The lines to reproduce run from the one containing "可是什么去演观众又少钱又少的" to the end of the listing. Reproduce them exactly, both ends included, and nothing else.
------ Material for this exercise ------
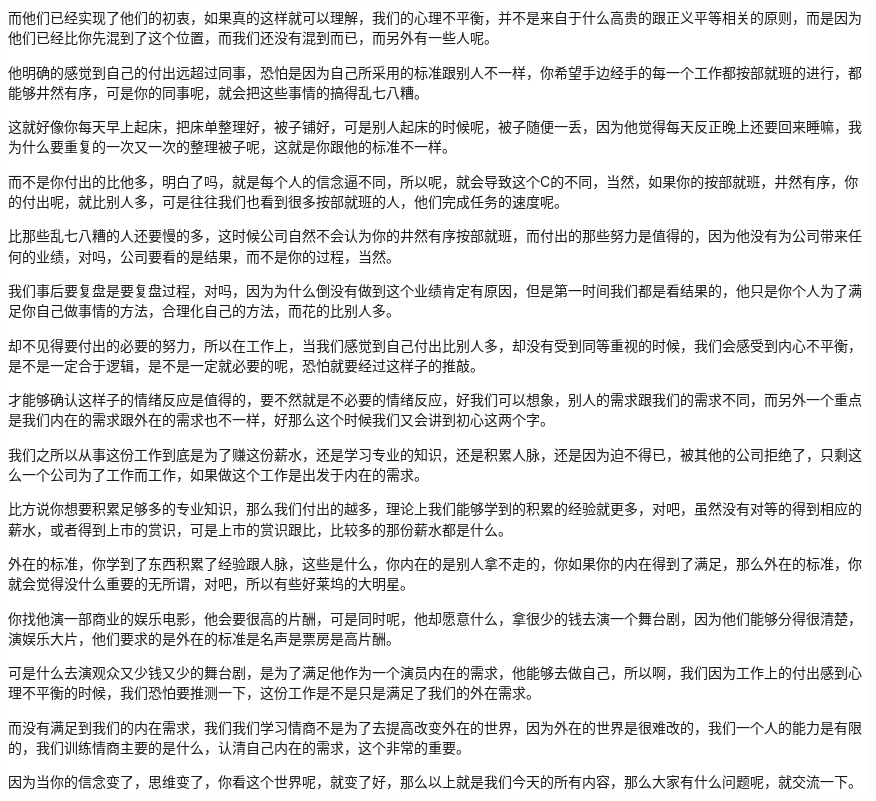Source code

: 而他们已经实现了他们的初衷，如果真的这样就可以理解，我们的心理不平衡，并不是来自于什么高贵的跟正义平等相关的原则，而是因为他们已经比你先混到了这个位置，而我们还没有混到而已，而另外有一些人呢。

他明确的感觉到自己的付出远超过同事，恐怕是因为自己所采用的标准跟别人不一样，你希望手边经手的每一个工作都按部就班的进行，都能够井然有序，可是你的同事呢，就会把这些事情的搞得乱七八糟。

这就好像你每天早上起床，把床单整理好，被子铺好，可是别人起床的时候呢，被子随便一丢，因为他觉得每天反正晚上还要回来睡嘛，我为什么要重复的一次又一次的整理被子呢，这就是你跟他的标准不一样。

而不是你付出的比他多，明白了吗，就是每个人的信念逼不同，所以呢，就会导致这个C的不同，当然，如果你的按部就班，井然有序，你的付出呢，就比别人多，可是往往我们也看到很多按部就班的人，他们完成任务的速度呢。

比那些乱七八糟的人还要慢的多，这时候公司自然不会认为你的井然有序按部就班，而付出的那些努力是值得的，因为他没有为公司带来任何的业绩，对吗，公司要看的是结果，而不是你的过程，当然。

我们事后要复盘是要复盘过程，对吗，因为为什么倒没有做到这个业绩肯定有原因，但是第一时间我们都是看结果的，他只是你个人为了满足你自己做事情的方法，合理化自己的方法，而花的比别人多。

却不见得要付出的必要的努力，所以在工作上，当我们感觉到自己付出比别人多，却没有受到同等重视的时候，我们会感受到内心不平衡，是不是一定合于逻辑，是不是一定就必要的呢，恐怕就要经过这样子的推敲。

才能够确认这样子的情绪反应是值得的，要不然就是不必要的情绪反应，好我们可以想象，别人的需求跟我们的需求不同，而另外一个重点是我们内在的需求跟外在的需求也不一样，好那么这个时候我们又会讲到初心这两个字。

我们之所以从事这份工作到底是为了赚这份薪水，还是学习专业的知识，还是积累人脉，还是因为迫不得已，被其他的公司拒绝了，只剩这么一个公司为了工作而工作，如果做这个工作是出发于内在的需求。

比方说你想要积累足够多的专业知识，那么我们付出的越多，理论上我们能够学到的积累的经验就更多，对吧，虽然没有对等的得到相应的薪水，或者得到上市的赏识，可是上市的赏识跟比，比较多的那份薪水都是什么。

外在的标准，你学到了东西积累了经验跟人脉，这些是什么，你内在的是别人拿不走的，你如果你的内在得到了满足，那么外在的标准，你就会觉得没什么重要的无所谓，对吧，所以有些好莱坞的大明星。

你找他演一部商业的娱乐电影，他会要很高的片酬，可是同时呢，他却愿意什么，拿很少的钱去演一个舞台剧，因为他们能够分得很清楚，演娱乐大片，他们要求的是外在的标准是名声是票房是高片酬。

可是什么去演观众又少钱又少的舞台剧，是为了满足他作为一个演员内在的需求，他能够去做自己，所以啊，我们因为工作上的付出感到心理不平衡的时候，我们恐怕要推测一下，这份工作是不是只是满足了我们的外在需求。

而没有满足到我们的内在需求，我们我们学习情商不是为了去提高改变外在的世界，因为外在的世界是很难改的，我们一个人的能力是有限的，我们训练情商主要的是什么，认清自己内在的需求，这个非常的重要。

因为当你的信念变了，思维变了，你看这个世界呢，就变了好，那么以上就是我们今天的所有内容，那么大家有什么问题呢，就交流一下。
------
**Result**
可是什么去演观众又少钱又少的舞台剧，是为了满足他作为一个演员内在的需求，他能够去做自己，所以啊，我们因为工作上的付出感到心理不平衡的时候，我们恐怕要推测一下，这份工作是不是只是满足了我们的外在需求。

而没有满足到我们的内在需求，我们我们学习情商不是为了去提高改变外在的世界，因为外在的世界是很难改的，我们一个人的能力是有限的，我们训练情商主要的是什么，认清自己内在的需求，这个非常的重要。

因为当你的信念变了，思维变了，你看这个世界呢，就变了好，那么以上就是我们今天的所有内容，那么大家有什么问题呢，就交流一下。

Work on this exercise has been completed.